Required action — Print the listing below a second time, exactly, and omit its images.

The records —
_____

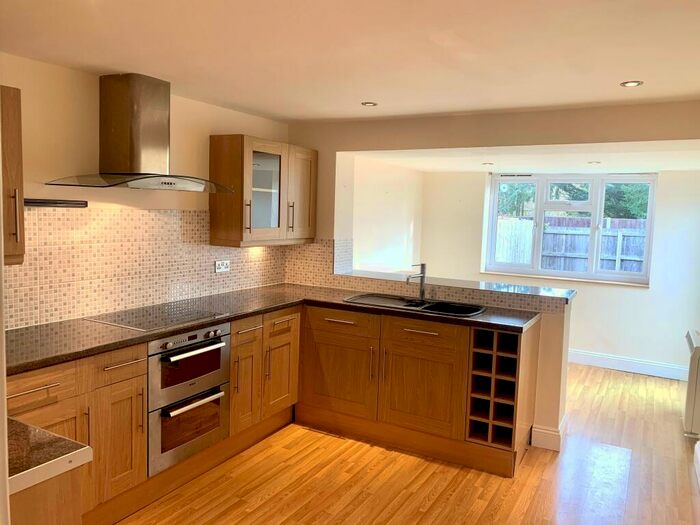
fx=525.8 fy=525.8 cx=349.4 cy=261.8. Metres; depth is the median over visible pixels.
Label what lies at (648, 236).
window
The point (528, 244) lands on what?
wooden fence
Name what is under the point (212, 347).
double oven
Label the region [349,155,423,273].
side wall
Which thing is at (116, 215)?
tile backsplash
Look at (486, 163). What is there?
ceiling light
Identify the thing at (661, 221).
far wall
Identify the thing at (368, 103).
ceiling light
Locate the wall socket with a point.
(225, 265)
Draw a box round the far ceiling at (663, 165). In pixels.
[355,141,699,173]
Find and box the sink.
[345,292,484,317]
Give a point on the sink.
(425, 306)
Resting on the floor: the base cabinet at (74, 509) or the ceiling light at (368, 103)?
the base cabinet at (74, 509)
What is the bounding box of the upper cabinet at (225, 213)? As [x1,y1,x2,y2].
[209,134,316,246]
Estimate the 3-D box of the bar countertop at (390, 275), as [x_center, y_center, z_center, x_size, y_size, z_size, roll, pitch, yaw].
[0.734,0.162,4.026,1.886,0.039,0.436,5,6,29]
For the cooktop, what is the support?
in the countertop at (131, 338)
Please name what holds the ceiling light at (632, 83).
in the ceiling at (623, 69)
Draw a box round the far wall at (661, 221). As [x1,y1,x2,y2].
[419,169,699,376]
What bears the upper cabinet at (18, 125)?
attached to the left wall at (207, 134)
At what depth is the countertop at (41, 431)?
1.38 m
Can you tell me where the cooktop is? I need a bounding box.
[83,303,228,330]
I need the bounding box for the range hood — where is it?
[43,73,233,191]
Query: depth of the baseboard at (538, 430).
3.56 m
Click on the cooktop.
(121, 324)
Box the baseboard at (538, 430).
[530,420,562,451]
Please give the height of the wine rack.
0.687 m
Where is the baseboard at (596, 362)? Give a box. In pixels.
[567,349,688,379]
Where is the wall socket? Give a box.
[214,259,230,272]
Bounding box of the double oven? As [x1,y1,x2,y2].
[148,324,231,475]
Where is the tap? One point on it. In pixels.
(422, 283)
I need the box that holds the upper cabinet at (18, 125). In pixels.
[0,85,24,265]
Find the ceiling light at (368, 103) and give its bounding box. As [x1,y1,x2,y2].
[361,101,377,106]
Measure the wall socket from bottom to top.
0.080 m
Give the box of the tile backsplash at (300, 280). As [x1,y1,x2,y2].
[278,238,570,314]
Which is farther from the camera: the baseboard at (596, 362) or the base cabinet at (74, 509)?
the baseboard at (596, 362)
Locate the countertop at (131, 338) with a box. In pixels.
[1,284,546,374]
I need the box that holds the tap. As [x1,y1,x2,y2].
[405,263,425,300]
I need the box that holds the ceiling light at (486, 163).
[482,162,493,165]
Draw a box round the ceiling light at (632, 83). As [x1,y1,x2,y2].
[620,80,642,86]
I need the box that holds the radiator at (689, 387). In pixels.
[683,329,699,437]
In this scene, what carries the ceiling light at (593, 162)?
in the far ceiling at (663, 165)
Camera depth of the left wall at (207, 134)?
2.90 m
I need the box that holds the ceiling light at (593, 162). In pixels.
[587,160,600,164]
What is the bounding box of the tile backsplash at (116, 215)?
[2,207,292,328]
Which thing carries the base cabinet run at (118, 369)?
on the floor
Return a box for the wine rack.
[465,326,523,451]
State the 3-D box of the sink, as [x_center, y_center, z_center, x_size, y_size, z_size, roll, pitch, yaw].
[0.456,0.373,3.697,0.979,0.160,0.475,5,6,29]
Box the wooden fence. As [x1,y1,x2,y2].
[496,214,648,272]
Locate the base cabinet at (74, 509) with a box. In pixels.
[10,465,84,524]
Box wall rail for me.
[24,198,88,207]
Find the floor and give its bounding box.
[117,362,699,524]
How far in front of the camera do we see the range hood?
2.91 m
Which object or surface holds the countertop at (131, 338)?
on the base cabinet run at (118, 369)
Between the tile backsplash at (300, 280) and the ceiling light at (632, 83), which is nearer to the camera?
the ceiling light at (632, 83)
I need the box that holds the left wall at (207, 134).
[0,54,291,327]
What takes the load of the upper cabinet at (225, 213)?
attached to the left wall at (207, 134)
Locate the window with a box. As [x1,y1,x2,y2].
[481,171,657,285]
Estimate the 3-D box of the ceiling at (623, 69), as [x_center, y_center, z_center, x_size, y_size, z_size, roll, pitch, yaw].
[0.142,-0.921,1.646,3.947,0.118,5.027,5,6,29]
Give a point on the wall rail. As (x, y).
(44, 202)
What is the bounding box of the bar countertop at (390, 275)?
[331,267,576,302]
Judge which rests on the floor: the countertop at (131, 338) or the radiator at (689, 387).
the radiator at (689, 387)
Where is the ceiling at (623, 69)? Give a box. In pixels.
[0,0,699,122]
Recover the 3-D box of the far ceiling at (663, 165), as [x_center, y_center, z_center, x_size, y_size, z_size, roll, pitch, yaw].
[1.901,-0.969,4.769,3.642,0.126,2.062,5,6,29]
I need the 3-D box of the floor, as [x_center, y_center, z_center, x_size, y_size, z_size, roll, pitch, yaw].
[0.584,1.373,2.691,4.137,0.098,7.138,5,6,29]
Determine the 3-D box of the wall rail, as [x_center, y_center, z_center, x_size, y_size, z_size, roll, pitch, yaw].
[-1.581,-0.304,2.674,0.071,0.038,0.494,5,6,29]
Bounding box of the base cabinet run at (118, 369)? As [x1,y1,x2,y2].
[6,305,296,522]
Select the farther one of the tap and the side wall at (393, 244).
the side wall at (393, 244)
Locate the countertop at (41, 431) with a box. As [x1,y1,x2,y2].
[6,418,91,494]

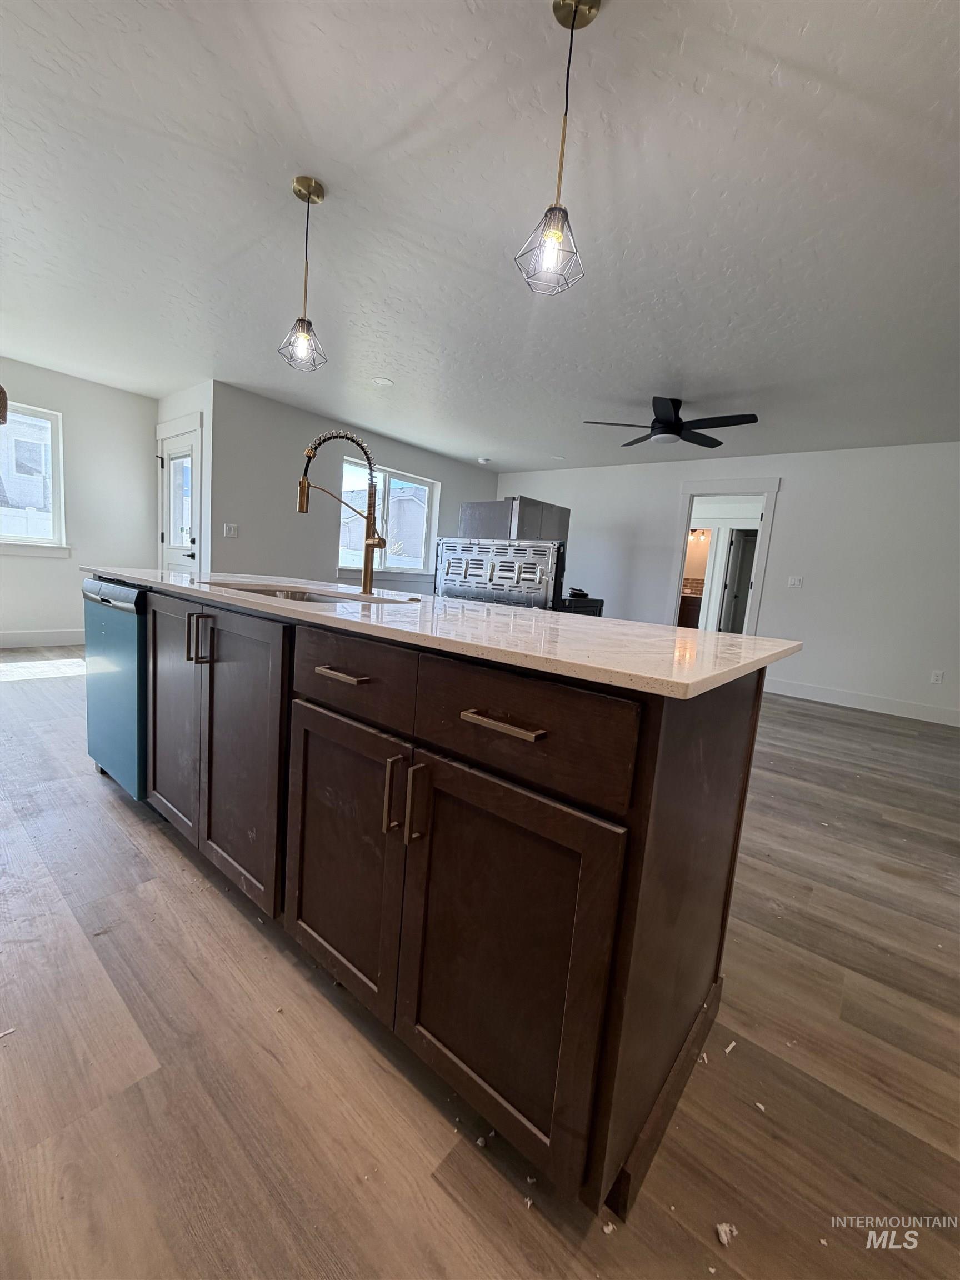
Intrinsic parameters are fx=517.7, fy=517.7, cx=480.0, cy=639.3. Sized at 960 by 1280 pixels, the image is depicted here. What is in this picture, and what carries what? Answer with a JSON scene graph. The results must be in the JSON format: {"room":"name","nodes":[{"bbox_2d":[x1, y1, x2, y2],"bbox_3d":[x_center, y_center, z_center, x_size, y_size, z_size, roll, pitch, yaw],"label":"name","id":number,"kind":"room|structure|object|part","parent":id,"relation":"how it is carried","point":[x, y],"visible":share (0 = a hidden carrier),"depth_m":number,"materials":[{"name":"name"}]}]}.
{"room":"kitchen","nodes":[
{"label":"kitchen","id":0,"kind":"room"},
{"bbox_2d":[0,356,158,644],"bbox_3d":[-4.501,-1.119,4.045,0.154,2.479,3.623,11,10,39],"label":"left wall","id":1,"kind":"structure","parent":0,"point":[149,410],"depth_m":4.86,"materials":[{"name":"white paint"}]},
{"bbox_2d":[0,399,67,554],"bbox_3d":[-4.318,-1.401,4.311,0.151,1.293,1.379,11,10,39],"label":"window","id":2,"kind":"structure","parent":1,"relation":"in","point":[54,418],"depth_m":4.72,"materials":[{"name":"white glass"}]},
{"bbox_2d":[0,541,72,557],"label":"window sill","id":3,"kind":"structure","parent":1,"relation":"attached to","point":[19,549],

_____

Your response —
fx=525.8 fy=525.8 cx=349.4 cy=261.8. Metres; depth is the median over visible pixels.
Label what lies at (648, 236).
window
The point (528, 244) lands on what?
wooden fence
Name what is under the point (212, 347).
double oven
Label the region [349,155,423,273].
side wall
Which thing is at (116, 215)?
tile backsplash
Look at (486, 163). What is there?
ceiling light
Identify the thing at (661, 221).
far wall
Identify the thing at (368, 103).
ceiling light
Locate the wall socket with a point.
(225, 265)
Draw a box round the far ceiling at (663, 165). In pixels.
[355,141,699,173]
Find and box the sink.
[345,292,484,317]
Give a point on the sink.
(425, 306)
Resting on the floor: the base cabinet at (74, 509) or the ceiling light at (368, 103)?
the base cabinet at (74, 509)
What is the bounding box of the upper cabinet at (225, 213)? As [x1,y1,x2,y2].
[209,134,316,246]
Estimate the 3-D box of the bar countertop at (390, 275), as [x_center, y_center, z_center, x_size, y_size, z_size, roll, pitch, yaw].
[0.734,0.162,4.026,1.886,0.039,0.436,5,6,29]
For the cooktop, what is the support?
in the countertop at (131, 338)
Please name what holds the ceiling light at (632, 83).
in the ceiling at (623, 69)
Draw a box round the far wall at (661, 221). As [x1,y1,x2,y2].
[419,169,699,376]
What bears the upper cabinet at (18, 125)?
attached to the left wall at (207, 134)
At what depth is the countertop at (41, 431)?
1.38 m
Can you tell me where the cooktop is? I need a bounding box.
[83,303,228,330]
I need the bounding box for the range hood — where is it?
[43,73,233,191]
Query: depth of the baseboard at (538, 430).
3.56 m
Click on the cooktop.
(121, 324)
Box the baseboard at (538, 430).
[530,420,562,451]
Please give the height of the wine rack.
0.687 m
Where is the baseboard at (596, 362)? Give a box. In pixels.
[567,349,688,379]
Where is the wall socket? Give a box.
[214,259,230,272]
Bounding box of the double oven? As [x1,y1,x2,y2].
[148,324,231,475]
Where is the tap? One point on it. In pixels.
(422, 283)
I need the box that holds the upper cabinet at (18, 125). In pixels.
[0,85,24,265]
Find the ceiling light at (368, 103) and give its bounding box. As [x1,y1,x2,y2].
[361,101,377,106]
Measure the wall socket from bottom to top.
0.080 m
Give the box of the tile backsplash at (300, 280). As [x1,y1,x2,y2].
[278,238,570,314]
Which is farther from the camera: the baseboard at (596, 362) or the base cabinet at (74, 509)?
the baseboard at (596, 362)
Locate the countertop at (131, 338) with a box. In pixels.
[1,284,546,374]
I need the box that holds the tap. As [x1,y1,x2,y2].
[405,263,425,300]
I need the box that holds the ceiling light at (486, 163).
[482,162,493,165]
Draw a box round the ceiling light at (632, 83). As [x1,y1,x2,y2].
[620,80,642,86]
I need the box that holds the radiator at (689, 387). In pixels.
[683,329,699,437]
In this scene, what carries the ceiling light at (593, 162)?
in the far ceiling at (663, 165)
Camera depth of the left wall at (207, 134)?
2.90 m
I need the box that holds the ceiling light at (593, 162). In pixels.
[587,160,600,164]
What is the bounding box of the tile backsplash at (116, 215)?
[2,207,292,328]
Which thing carries the base cabinet run at (118, 369)?
on the floor
Return a box for the wine rack.
[465,326,523,451]
State the 3-D box of the sink, as [x_center, y_center, z_center, x_size, y_size, z_size, roll, pitch, yaw].
[0.456,0.373,3.697,0.979,0.160,0.475,5,6,29]
Box the wooden fence. As [x1,y1,x2,y2].
[496,214,648,272]
Locate the base cabinet at (74, 509) with a box. In pixels.
[10,465,84,524]
Box wall rail for me.
[24,198,88,207]
Find the floor and give its bounding box.
[117,362,699,524]
How far in front of the camera do we see the range hood?
2.91 m
Which object or surface holds the countertop at (131, 338)?
on the base cabinet run at (118, 369)
Between the tile backsplash at (300, 280) and the ceiling light at (632, 83), which is nearer to the camera?
the ceiling light at (632, 83)
I need the box that holds the left wall at (207, 134).
[0,54,291,327]
What takes the load of the upper cabinet at (225, 213)?
attached to the left wall at (207, 134)
Locate the window with a box. As [x1,y1,x2,y2].
[481,171,657,285]
Estimate the 3-D box of the ceiling at (623, 69), as [x_center, y_center, z_center, x_size, y_size, z_size, roll, pitch, yaw].
[0.142,-0.921,1.646,3.947,0.118,5.027,5,6,29]
Give a point on the wall rail. As (x, y).
(44, 202)
What is the bounding box of the bar countertop at (390, 275)?
[331,267,576,302]
Judge which rests on the floor: the countertop at (131, 338) or the radiator at (689, 387).
the radiator at (689, 387)
Where is the ceiling at (623, 69)? Give a box. In pixels.
[0,0,699,122]
Recover the 3-D box of the far ceiling at (663, 165), as [x_center, y_center, z_center, x_size, y_size, z_size, roll, pitch, yaw].
[1.901,-0.969,4.769,3.642,0.126,2.062,5,6,29]
I need the 3-D box of the floor, as [x_center, y_center, z_center, x_size, y_size, z_size, roll, pitch, yaw].
[0.584,1.373,2.691,4.137,0.098,7.138,5,6,29]
Determine the 3-D box of the wall rail, as [x_center, y_center, z_center, x_size, y_size, z_size, roll, pitch, yaw].
[-1.581,-0.304,2.674,0.071,0.038,0.494,5,6,29]
Bounding box of the base cabinet run at (118, 369)? As [x1,y1,x2,y2].
[6,305,296,522]
Select the farther one of the tap and the side wall at (393, 244).
the side wall at (393, 244)
Locate the countertop at (41, 431) with a box. As [x1,y1,x2,y2].
[6,418,91,494]

Intrinsic parameters are fx=517.7, fy=517.7, cx=480.0, cy=639.3. Sized at 960 by 1280 pixels, the image is depicted here. What is in this picture, and what carries what? Answer with a JSON scene graph. The results must be in the JSON format: {"room":"name","nodes":[{"bbox_2d":[x1, y1, x2, y2],"bbox_3d":[x_center, y_center, z_center, x_size, y_size, z_size, roll, pitch, yaw],"label":"name","id":number,"kind":"room|structure|object|part","parent":id,"relation":"how it is carried","point":[x, y],"visible":share (0 = a hidden carrier),"depth_m":number,"materials":[{"name":"name"}]}]}.
{"room":"kitchen","nodes":[
{"label":"kitchen","id":0,"kind":"room"},
{"bbox_2d":[0,356,158,644],"bbox_3d":[-4.501,-1.119,4.045,0.154,2.479,3.623,11,10,39],"label":"left wall","id":1,"kind":"structure","parent":0,"point":[149,410],"depth_m":4.86,"materials":[{"name":"white paint"}]},
{"bbox_2d":[0,399,67,554],"bbox_3d":[-4.318,-1.401,4.311,0.151,1.293,1.379,11,10,39],"label":"window","id":2,"kind":"structure","parent":1,"relation":"in","point":[54,418],"depth_m":4.72,"materials":[{"name":"white glass"}]},
{"bbox_2d":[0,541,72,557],"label":"window sill","id":3,"kind":"structure","parent":1,"relation":"attached to","point":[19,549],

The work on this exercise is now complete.